Pitt previously revealed that earlier in his career, he received some ill-given advice on projects to take. One film in particular stands out in his mind as something he should’ve rejected.
Brad Pitt co-starred in film with Harrison Ford
One of Pitt’s films in the ’90s cast him alongside mega celeb Harrison Ford. In The Devil’s Own, Pitt portrayed Irish Republican Army member Rory Devaney who heads to the U.S. to obtain anti-aircraft missiles. Ford portrays police officer Tom O’Meara, who lets Rory stay with him and his family in New York City as a favor to a friend. Despite the intriguing plot, Pitt was less than thrilled with how production was handled.
“We had no script. Well, we had a great script but it got tossed for various reasons,” he told Newsweek in February 1997. “To have to make something up as you go along … what pressure!”
Pitt had the option of bowing out. The film’s producer gave him the opportunity to leave due to the script debacle, but the Se7en star chose to finish what he started.
“I think the movie could have been better. … Larry Gordon, the producer, is a good friend of mine,” Pitt explained to Entertainment Weekly in 2011. “He said it to me point blank, ‘I understand if you want to go away. We’re throwing the script out. Make your choice, big man. You can come with us — we’re going to figure it out as we go along — or you’re free to walk.’ And I decided to stay.”
‘Fight Club’ star struggles with fame
Pitt hit the big time after his role as a thieving hitchhiker in the 1991 film Thelma & Louise. Soon landing starring roles, the Fight Club actor became the topic of most tabloid headlines.

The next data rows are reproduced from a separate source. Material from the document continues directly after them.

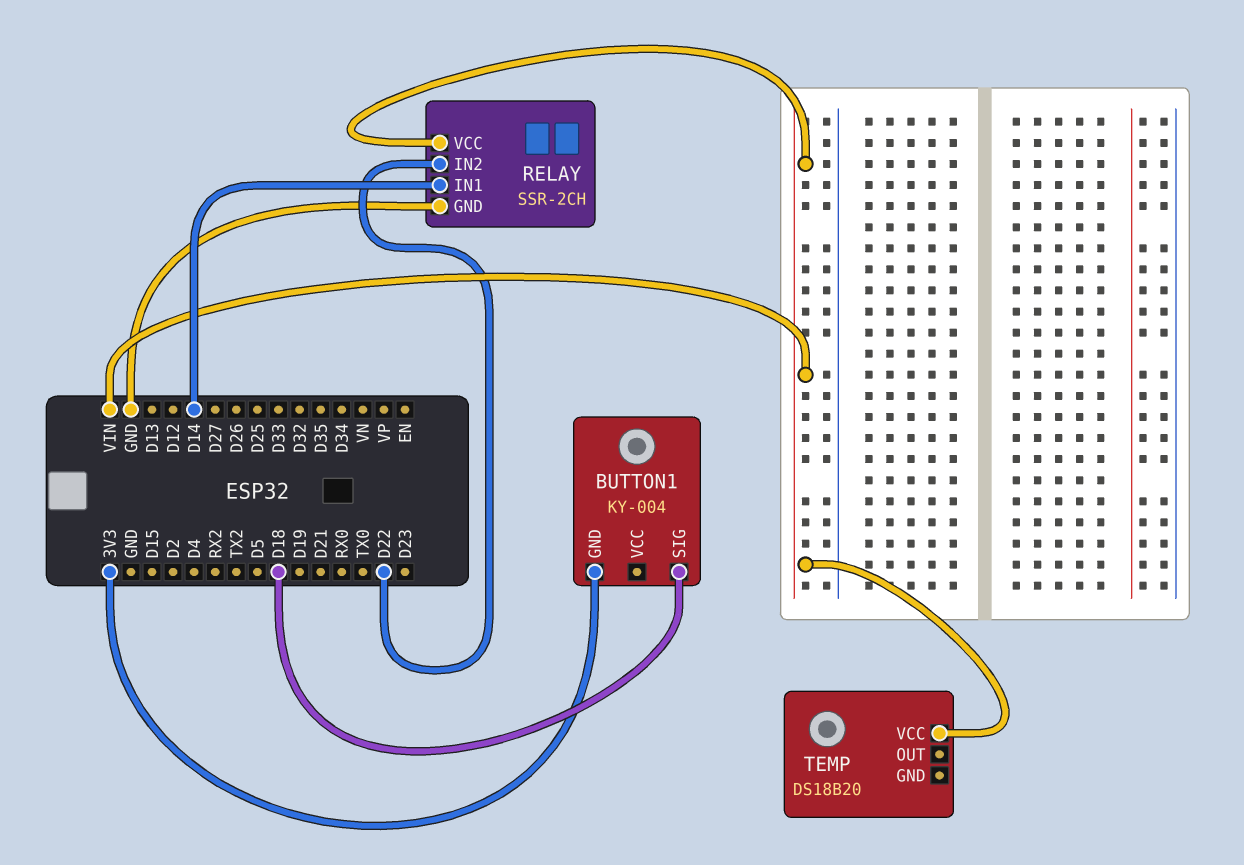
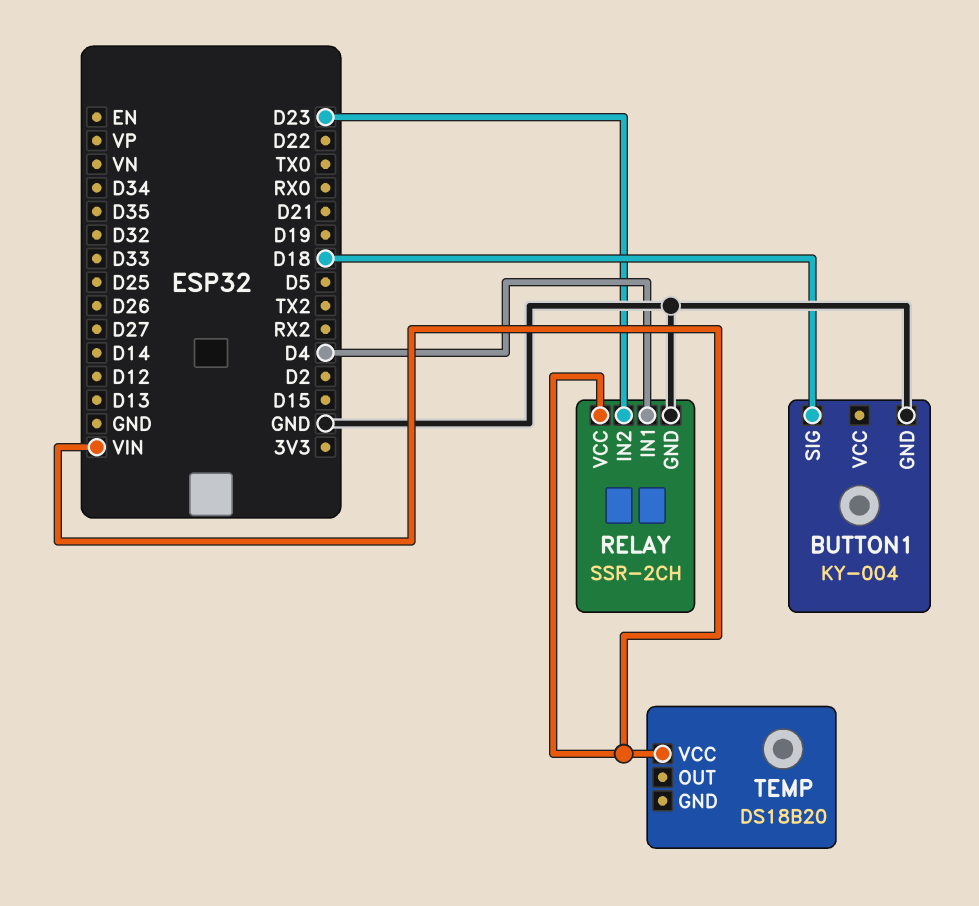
BUTTON1 pin GND: 3V3 -> GND
RELAY pin IN1: D14 -> D4
RELAY pin IN2: D22 -> D23

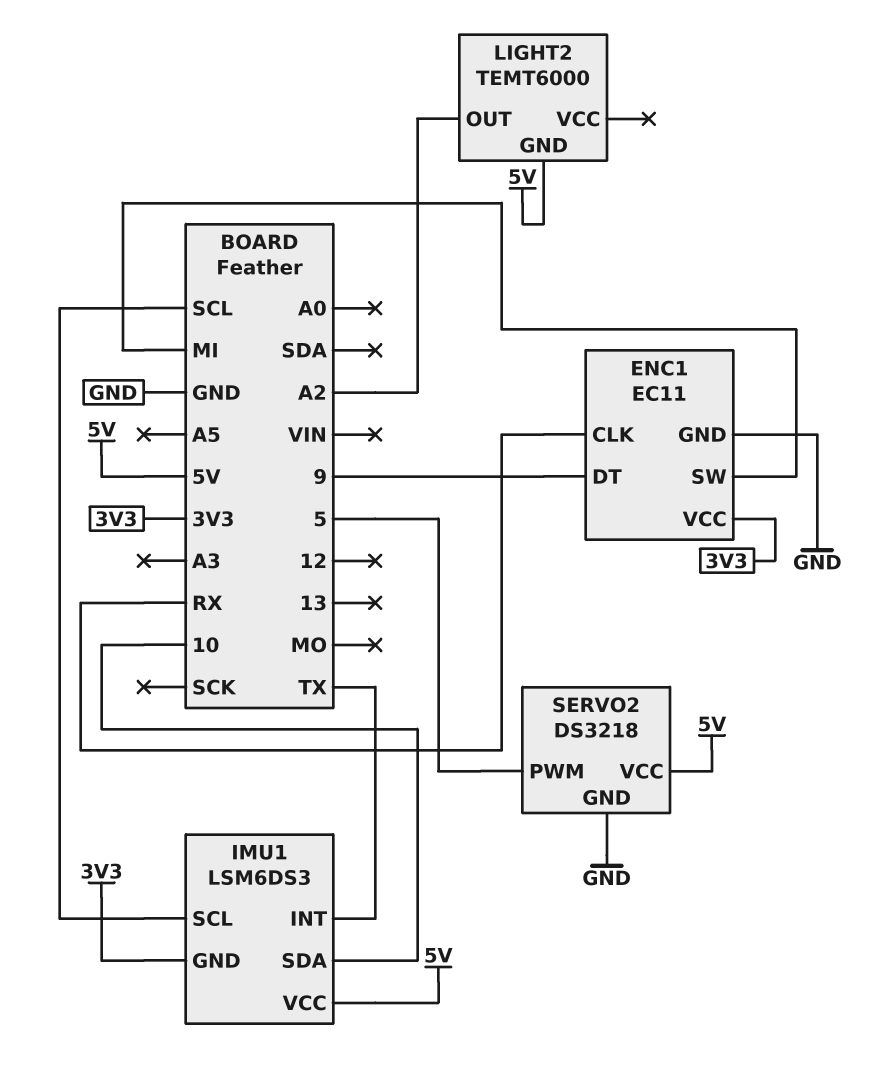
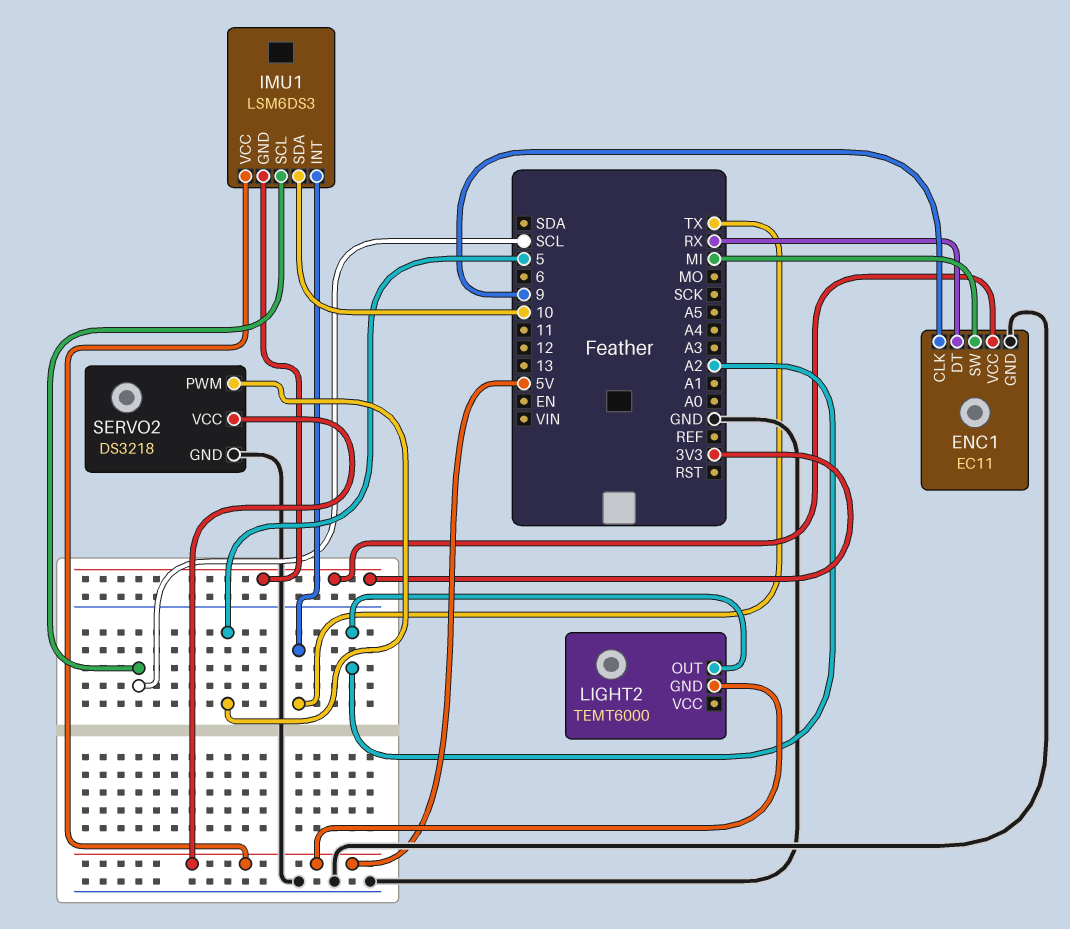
ENC1 pin CLK: RX -> 9
ENC1 pin DT: 9 -> RX

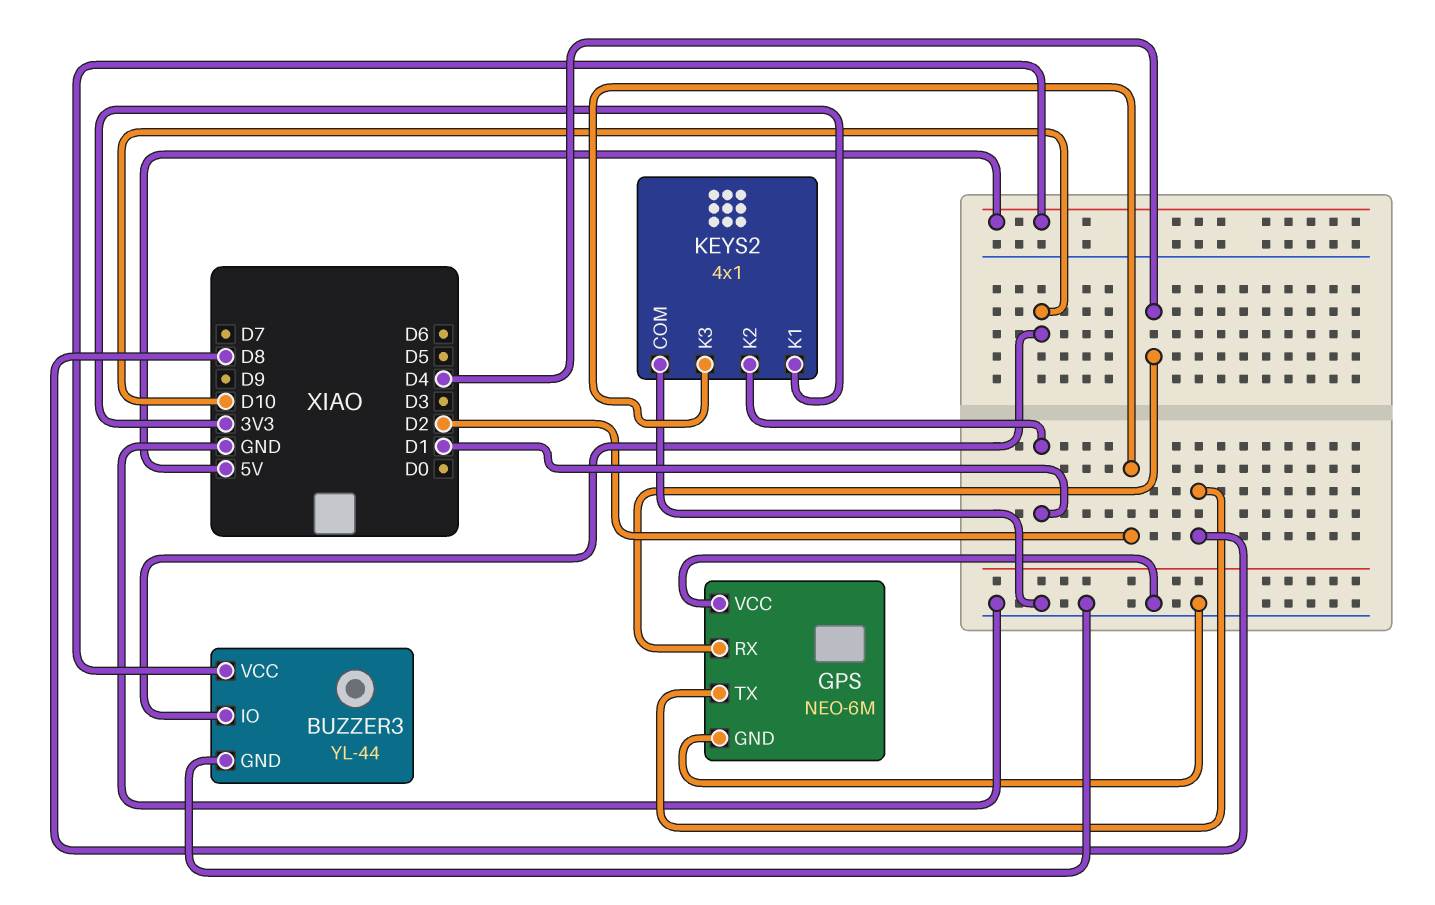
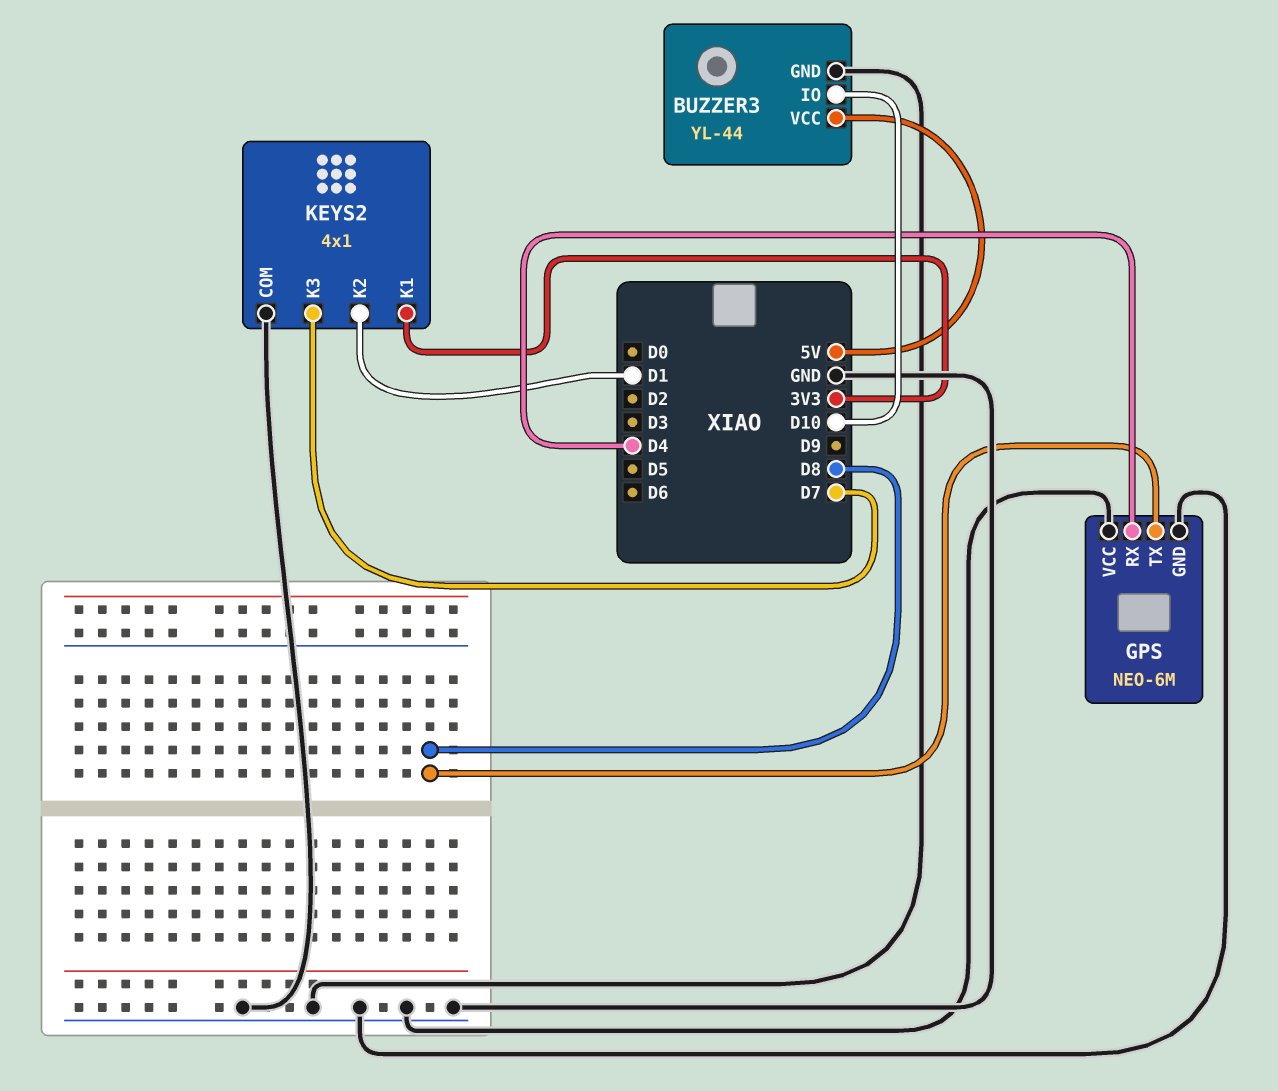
KEYS2 pin K3: D2 -> D7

“In the ’90s, all that attention really threw me,” Pitt told The New York Times in September 2019. “It was really uncomfortable for me, the cacophony of expectations and judgments. I really became a bit of a hermit and just bonged myself into oblivion.”
In another interview with NYT, the Academy Award winner noted he received an onslaught of unsolicited guidance, sometimes to his detriment.
“When you’re trying to figure things out in your career, you get a lot of advice. People are telling you that you should be doing this, and other people are saying you should be doing that,” he said in December 2019. “For me in the ’90s, there was this strict imprint of what a leading man was. It felt limiting.”
Brad Pitt portrays ‘Death’
After The Devil’s Own, Pitt portrayed Austrian mountaineer Heinrich Harrer in the 1997 film Seven Years in Tibet. Though the Burn After Reading star enjoyed the experience, Pitt was grappling with celebrity while shooting the movie in Argentina for six months.
“I was really a shut-in at this time. I did not know how to deal with [the fame],” Pitt shared. “Argentina was a great experience, but I was lost. Really lost.”
When Pitt returned to L.A., he had no one he could trust to steer him toward substantial projects. He came to regret taking on his next role as the title character in 1998’s Meet Joe Black, the human form of Death.
“That was the pinnacle of my…loss of direction and compass,” he told Entertainment Weekly. “I dogged it. I shouldn’t have been there in the first place.”
Pitt came to realize he wasn’t the right actor for the role. “I should have been decompressing. I just didn’t crack the piece,” the Ad Astra star said. “Someone could have done a better job in it.”
Despite looking wistfully on some past choices, Pitt is clearly one of today’s most talented actors.